In one section, he describes two climate scientists on a trip to the Arctic “looking for numbers a computer could understand — the height of an ice chunk, the temperature of a layer, the size of a grain.” What the scientists’ 74-year-old Iñupiaq consultant and guide had to say “was almost irrelevant.” And yet the guide’s “understanding of the ice in all its dimensions, from the atmosphere to the sea floor, ocean currents, and development through time, was the view the scientists were ultimately after, but they would approach it only years and millions of dollars from now.”

Just chillin’.

Photo: Charles Wohlforth.

In his desire to embrace both sides of this cognitive divide, Wohlforth has written a descriptive rather than a prescriptive book. While the final chapter includes some scientists’ suggestions for shifting energy sources in order to curtail the carbon dioxide emissions that contribute to global warming, the book’s primary focus remains the philosophical and cultural differences between the Iñupiaq and the mainstream scientific community.

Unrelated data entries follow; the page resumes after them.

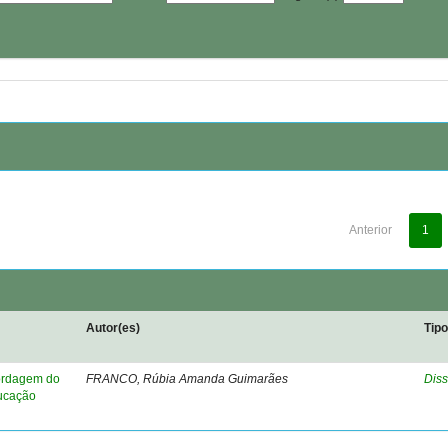
Anterior
1
Autor(es)
Tip
bordagem do
FRANCO, Rúbia Amanda Guimarães
Diss
ducação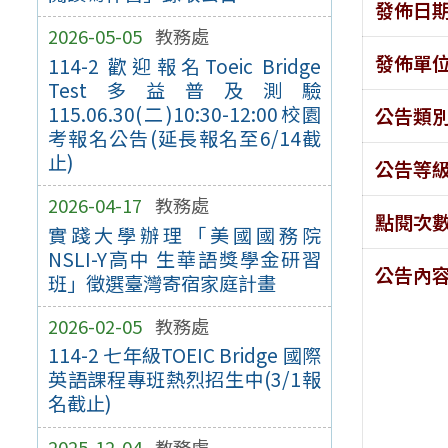
發佈日
2026-05-05
教務處
發佈單
114-2 歡迎報名Toeic Bridge
Test多益普及測驗
115.06.30(二)10:30-12:00校園
公告類
考報名公告(延長報名至6/14截
止)
公告等
2026-04-17
教務處
點閱次
實踐大學辦理「美國國務院
NSLI-Y高中 生華語獎學金研習
公告內
班」徵選臺灣寄宿家庭計畫
2026-02-05
教務處
114-2 七年級TOEIC Bridge 國際
英語課程專班熱烈招生中(3/1報
名截止)
2025-12-04
教務處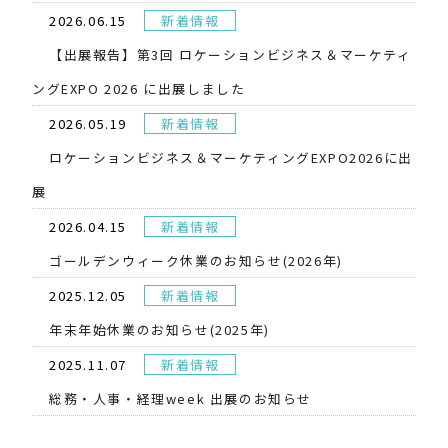
2026.06.15
新着情報
【出展報告】第3回 ロケーションビジネス＆マーケティ
ングEXPO 2026 に出展しました
2026.05.19
新着情報
​ロケーションビジネス＆マーケティングEXPO2026に出
展
2026.04.15
新着情報
ゴールデンウィーク休業のお知らせ(2026年)
2025.12.05
新着情報
年末年始休業のお知らせ(2025年)
2025.11.07
新着情報
総務・人事・経理week 出展のお知らせ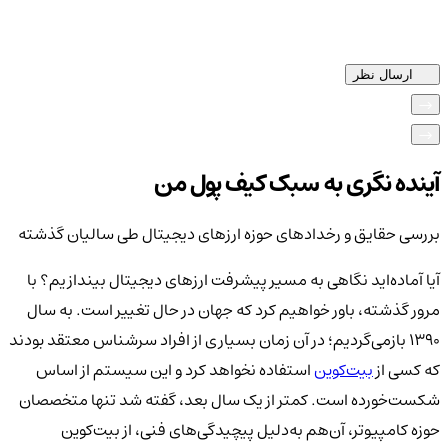
ارسال نظر
آینده نگری به سبک کیف پول من
بررسی حقایق و رخدادهای حوزه ارزهای دیجیتال طی سالیان گذشته
آیا آماده‌اید نگاهی به مسیر پیشرفت ارزهای دیجیتال بیندازیم؟ با
مرور گذشته، باور خواهیم کرد که جهان در حال تغییر است. به سال
۱۳۹۰ بازمی‌گردیم؛ در آن زمان بسیاری از افراد سرشناس معتقد بودند
که کسی از
بیت‌کوین
استفاده نخواهد کرد و این سیستم از اساس
شکست‌خورده است. کمتر از یک سال بعد، گفته شد تنها متخصصان
حوزه کامپیوتر، آن‌هم به‌دلیل پیچیدگی‌های فنی، از بیت‌کوین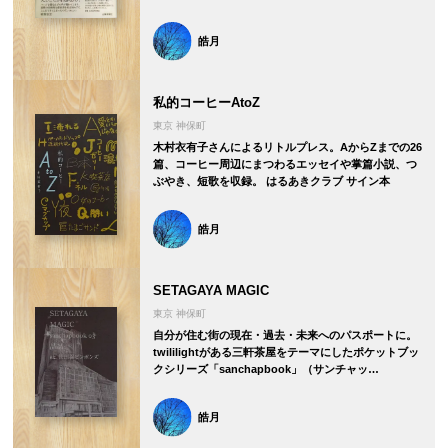
皓月
私的コーヒーAtoZ
東京 神保町
木村衣有子さんによるリトルプレス。AからZまでの26
篇、コーヒー周辺にまつわるエッセイや掌篇小説、つ
ぶやき、短歌を収録。 はるあきクラブ サイン本
皓月
SETAGAYA MAGIC
東京 神保町
自分が住む街の現在・過去・未来へのパスポートに。
twililightがある三軒茶屋をテーマにしたポケットブッ
クシリーズ「sanchapbook」（サンチャッ…
皓月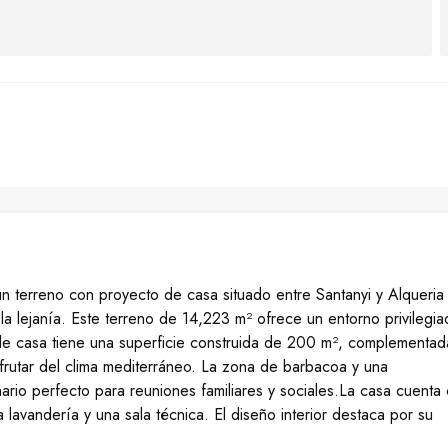
n terreno con proyecto de casa situado entre Santanyi y Alqueria
 la lejanía. Este terreno de 14,223 m² ofrece un entorno privilegi
 de casa tiene una superficie construida de 200 m², complementad
frutar del clima mediterráneo. La zona de barbacoa y una
ario perfecto para reuniones familiares y sociales.La casa cuenta
lavandería y una sala técnica. El diseño interior destaca por su
reando un espacio acogedor y funcional que favorece la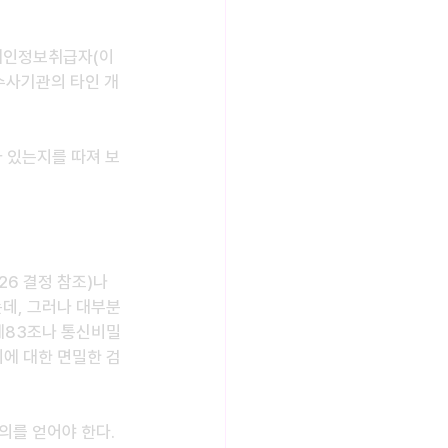
개인정보취급자(이
수사기관의 타인 개
 있는지를 따져 보
6 결정 참조)나 
는데, 그러나 대부분
제83조나 통신비밀
에 대한 면밀한 검
의를 얻어야 한다. 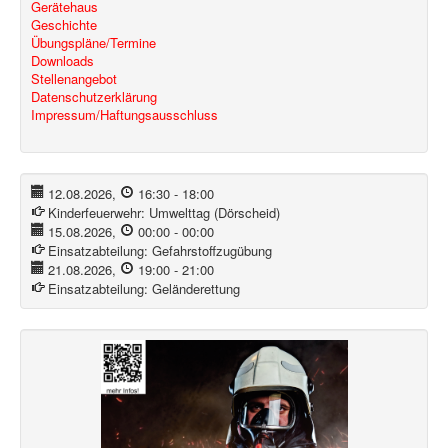
Gerätehaus
Geschichte
Übungspläne/Termine
Downloads
Stellenangebot
Datenschutzerklärung
Impressum/Haftungsausschluss
12.08.2026
,
16:30
-
18:00
Kinderfeuerwehr:
Umwelttag (Dörscheid)
15.08.2026
,
00:00
-
00:00
Einsatzabteilung:
Gefahrstoffzugübung
21.08.2026
,
19:00
-
21:00
Einsatzabteilung:
Geländerettung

Wohlforth refrains from offering any solutions himself. Instead, he reflects on what he’s learned from the Iñupiaq about adaptability, survival, and change.

“Traditional knowledge to me is centuries of trial and error. … Survival is built around respect. You think you’re better than the weather? Let’s see what the weather has got in store for you,” an Iñupiaq geologist and whaler told Wohlforth. Now, says Wohlforth, “the weather was changing for everyone, and there was a sense, in what some elders said, that a lack of respect was indeed the reason.”

The Whale and the Supercomputer is a thoughtful book. It uses the Iñupiaq experience to highlight some basic flaws in our consumption-crazy, technology-loving industrialized world. Yet the book would have been stronger if Wohlforth had gone out on a limb and waxed practical as well as ruminative.

“The question remained how the world would react once understanding [of the impact of climate change] was widespread,” writes Wohlforth. “Humankind has never faced a similar choice. The lessons of evolution and ecology — all prior experience on Earth — tell us nothing about an entire species giving up its cheapest and most abundant supply of energy for the benefit of unknown individuals living generations in the future.”

Elegantly put and true, but what do we do now?